• Exercise requirements:
Within the records below is a range that opens at the line with "before adopting AI tools, deploys" and closes at the line with "What’s next in cat trends? The". Return that range word for word, both ends included, and only that range.

----------

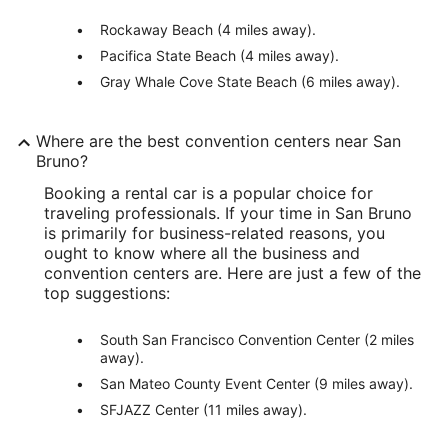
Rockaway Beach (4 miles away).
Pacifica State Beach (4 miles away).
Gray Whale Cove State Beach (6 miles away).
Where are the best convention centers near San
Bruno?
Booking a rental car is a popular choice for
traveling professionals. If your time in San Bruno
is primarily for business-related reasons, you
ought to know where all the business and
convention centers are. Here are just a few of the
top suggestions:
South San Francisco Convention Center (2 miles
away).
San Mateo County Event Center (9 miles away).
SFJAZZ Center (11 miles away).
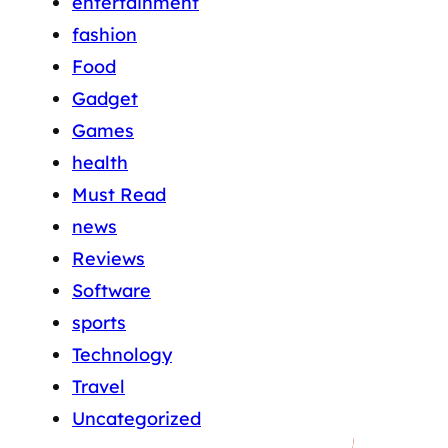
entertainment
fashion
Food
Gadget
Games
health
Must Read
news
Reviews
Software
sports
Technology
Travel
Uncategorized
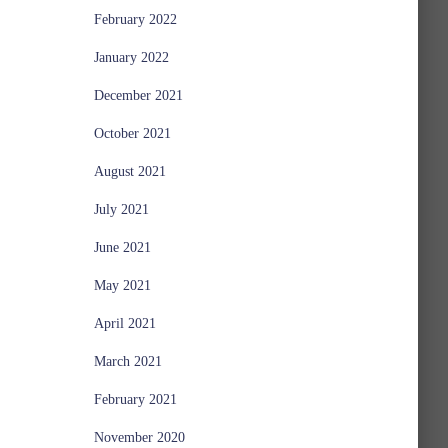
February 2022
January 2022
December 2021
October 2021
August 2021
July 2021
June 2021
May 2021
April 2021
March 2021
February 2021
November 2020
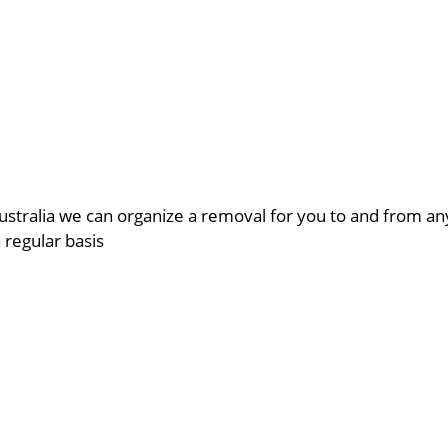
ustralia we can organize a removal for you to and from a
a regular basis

----------

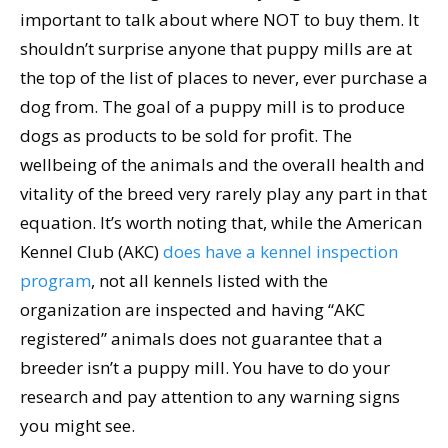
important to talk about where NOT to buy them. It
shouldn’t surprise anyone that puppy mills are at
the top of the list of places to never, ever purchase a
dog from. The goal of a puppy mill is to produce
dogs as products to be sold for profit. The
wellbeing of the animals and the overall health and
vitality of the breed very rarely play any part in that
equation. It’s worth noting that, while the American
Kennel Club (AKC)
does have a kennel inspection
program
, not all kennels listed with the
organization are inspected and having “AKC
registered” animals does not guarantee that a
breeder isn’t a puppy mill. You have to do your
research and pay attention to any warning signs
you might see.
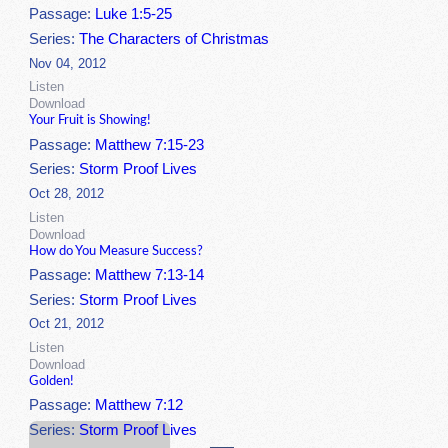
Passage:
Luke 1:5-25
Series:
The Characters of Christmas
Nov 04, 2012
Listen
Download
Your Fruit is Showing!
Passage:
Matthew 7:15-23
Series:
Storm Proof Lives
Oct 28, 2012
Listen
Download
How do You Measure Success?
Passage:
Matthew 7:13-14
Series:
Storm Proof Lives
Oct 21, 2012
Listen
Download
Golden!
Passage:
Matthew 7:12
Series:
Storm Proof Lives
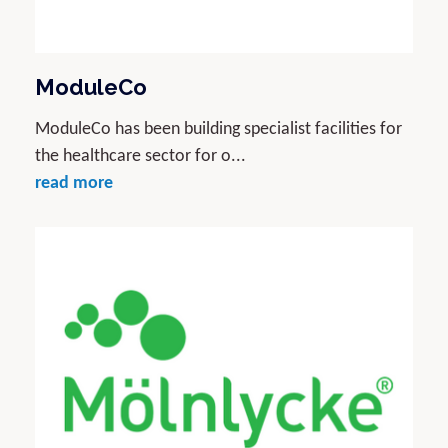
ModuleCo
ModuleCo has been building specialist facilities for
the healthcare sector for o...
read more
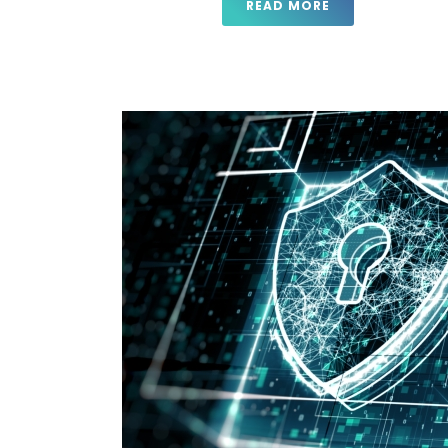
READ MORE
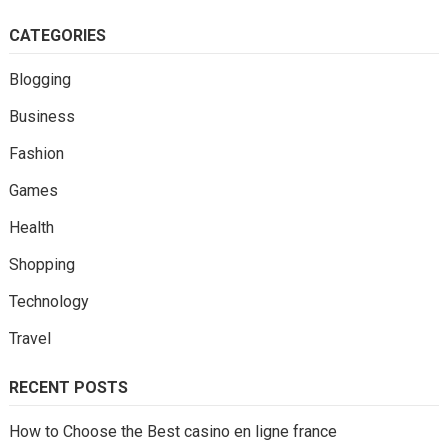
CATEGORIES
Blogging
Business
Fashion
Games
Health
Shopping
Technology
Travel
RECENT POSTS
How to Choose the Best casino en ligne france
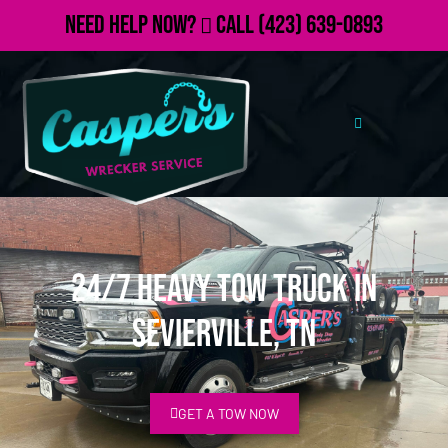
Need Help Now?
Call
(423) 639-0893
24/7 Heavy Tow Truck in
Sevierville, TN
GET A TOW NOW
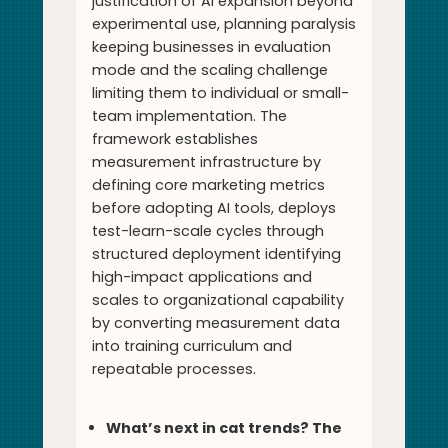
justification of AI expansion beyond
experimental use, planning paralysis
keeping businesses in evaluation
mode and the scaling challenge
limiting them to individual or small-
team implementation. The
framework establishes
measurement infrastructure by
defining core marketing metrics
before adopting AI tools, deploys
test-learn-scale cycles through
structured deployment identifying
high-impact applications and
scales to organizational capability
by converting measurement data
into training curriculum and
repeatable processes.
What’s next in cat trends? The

----------

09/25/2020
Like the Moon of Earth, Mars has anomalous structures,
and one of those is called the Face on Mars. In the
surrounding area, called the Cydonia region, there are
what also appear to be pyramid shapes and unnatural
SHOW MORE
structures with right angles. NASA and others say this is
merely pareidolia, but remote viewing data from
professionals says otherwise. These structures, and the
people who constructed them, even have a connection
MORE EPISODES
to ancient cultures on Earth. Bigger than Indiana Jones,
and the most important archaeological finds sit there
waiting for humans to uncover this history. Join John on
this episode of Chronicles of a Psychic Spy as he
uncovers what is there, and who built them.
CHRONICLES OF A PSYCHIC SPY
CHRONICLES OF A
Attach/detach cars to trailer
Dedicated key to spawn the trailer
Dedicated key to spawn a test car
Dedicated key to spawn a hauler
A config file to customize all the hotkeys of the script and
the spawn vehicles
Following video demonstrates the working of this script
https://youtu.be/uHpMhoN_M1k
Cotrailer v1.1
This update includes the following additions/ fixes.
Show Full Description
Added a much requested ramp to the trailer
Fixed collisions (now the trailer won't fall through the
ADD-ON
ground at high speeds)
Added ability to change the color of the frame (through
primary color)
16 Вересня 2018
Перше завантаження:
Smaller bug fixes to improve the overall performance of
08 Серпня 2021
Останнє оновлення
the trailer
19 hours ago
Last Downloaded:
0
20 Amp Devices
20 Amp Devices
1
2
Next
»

----------

• Finished exercise:
before adopting AI tools, deploys
test-learn-scale cycles through
structured deployment identifying
high-impact applications and
scales to organizational capability
by converting measurement data
into training curriculum and
repeatable processes.
What’s next in cat trends? The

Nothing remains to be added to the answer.